Work to be completed:
Each record below needs to be written out exactly as it appears.

Material supplied:
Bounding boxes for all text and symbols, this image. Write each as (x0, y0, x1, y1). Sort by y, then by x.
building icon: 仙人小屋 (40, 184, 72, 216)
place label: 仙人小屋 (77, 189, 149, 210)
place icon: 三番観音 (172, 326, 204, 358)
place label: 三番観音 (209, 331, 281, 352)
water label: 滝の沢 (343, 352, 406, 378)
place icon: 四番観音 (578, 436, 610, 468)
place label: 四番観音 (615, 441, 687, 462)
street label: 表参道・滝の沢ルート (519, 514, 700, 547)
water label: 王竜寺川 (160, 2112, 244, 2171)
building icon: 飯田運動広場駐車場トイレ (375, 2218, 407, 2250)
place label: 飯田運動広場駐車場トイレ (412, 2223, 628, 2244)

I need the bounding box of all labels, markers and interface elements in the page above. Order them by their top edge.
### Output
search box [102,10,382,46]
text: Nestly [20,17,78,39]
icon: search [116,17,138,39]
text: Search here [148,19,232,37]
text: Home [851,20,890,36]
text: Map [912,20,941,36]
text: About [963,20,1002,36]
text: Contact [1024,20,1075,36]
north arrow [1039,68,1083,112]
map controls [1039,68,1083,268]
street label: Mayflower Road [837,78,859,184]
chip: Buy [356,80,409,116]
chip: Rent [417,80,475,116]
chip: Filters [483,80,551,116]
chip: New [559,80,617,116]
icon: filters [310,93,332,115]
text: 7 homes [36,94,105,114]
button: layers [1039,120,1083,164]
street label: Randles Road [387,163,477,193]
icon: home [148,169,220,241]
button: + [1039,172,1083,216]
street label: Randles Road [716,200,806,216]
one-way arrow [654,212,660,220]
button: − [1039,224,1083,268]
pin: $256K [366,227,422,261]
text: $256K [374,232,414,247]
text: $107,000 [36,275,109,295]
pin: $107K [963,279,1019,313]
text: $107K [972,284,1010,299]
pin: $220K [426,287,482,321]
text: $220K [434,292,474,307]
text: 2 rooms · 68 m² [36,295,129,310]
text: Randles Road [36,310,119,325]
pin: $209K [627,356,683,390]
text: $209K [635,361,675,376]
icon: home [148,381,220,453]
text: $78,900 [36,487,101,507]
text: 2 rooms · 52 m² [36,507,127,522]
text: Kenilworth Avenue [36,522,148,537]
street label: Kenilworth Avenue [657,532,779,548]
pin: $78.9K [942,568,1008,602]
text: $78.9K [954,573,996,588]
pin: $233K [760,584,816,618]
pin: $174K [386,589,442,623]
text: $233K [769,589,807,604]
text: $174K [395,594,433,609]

Problem solution:
Bounding boxes for all text and symbols, this image. Write each as (x0, y0, x1, y1). Sort by y, then by x.
building icon: 仙人小屋 (40, 184, 72, 216)
place label: 仙人小屋 (77, 189, 149, 210)
place icon: 三番観音 (172, 326, 204, 358)
place label: 三番観音 (209, 331, 281, 352)
water label: 滝の沢 (343, 352, 406, 378)
place icon: 四番観音 (578, 436, 610, 468)
place label: 四番観音 (615, 441, 687, 462)
street label: 表参道・滝の沢ルート (519, 514, 700, 547)
water label: 王竜寺川 (160, 2112, 244, 2171)
building icon: 飯田運動広場駐車場トイレ (375, 2218, 407, 2250)
place label: 飯田運動広場駐車場トイレ (412, 2223, 628, 2244)

I need the bounding box of all labels, markers and interface elements in the page above. Order them by their top edge.
### Output
search box [102,10,382,46]
text: Nestly [20,17,78,39]
icon: search [116,17,138,39]
text: Search here [148,19,232,37]
text: Home [851,20,890,36]
text: Map [912,20,941,36]
text: About [963,20,1002,36]
text: Contact [1024,20,1075,36]
north arrow [1039,68,1083,112]
map controls [1039,68,1083,268]
street label: Mayflower Road [837,78,859,184]
chip: Buy [356,80,409,116]
chip: Rent [417,80,475,116]
chip: Filters [483,80,551,116]
chip: New [559,80,617,116]
icon: filters [310,93,332,115]
text: 7 homes [36,94,105,114]
button: layers [1039,120,1083,164]
street label: Randles Road [387,163,477,193]
icon: home [148,169,220,241]
button: + [1039,172,1083,216]
street label: Randles Road [716,200,806,216]
one-way arrow [654,212,660,220]
button: − [1039,224,1083,268]
pin: $256K [366,227,422,261]
text: $256K [374,232,414,247]
text: $107,000 [36,275,109,295]
pin: $107K [963,279,1019,313]
text: $107K [972,284,1010,299]
pin: $220K [426,287,482,321]
text: $220K [434,292,474,307]
text: 2 rooms · 68 m² [36,295,129,310]
text: Randles Road [36,310,119,325]
pin: $209K [627,356,683,390]
text: $209K [635,361,675,376]
icon: home [148,381,220,453]
text: $78,900 [36,487,101,507]
text: 2 rooms · 52 m² [36,507,127,522]
text: Kenilworth Avenue [36,522,148,537]
street label: Kenilworth Avenue [657,532,779,548]
pin: $78.9K [942,568,1008,602]
text: $78.9K [954,573,996,588]
pin: $233K [760,584,816,618]
pin: $174K [386,589,442,623]
text: $233K [769,589,807,604]
text: $174K [395,594,433,609]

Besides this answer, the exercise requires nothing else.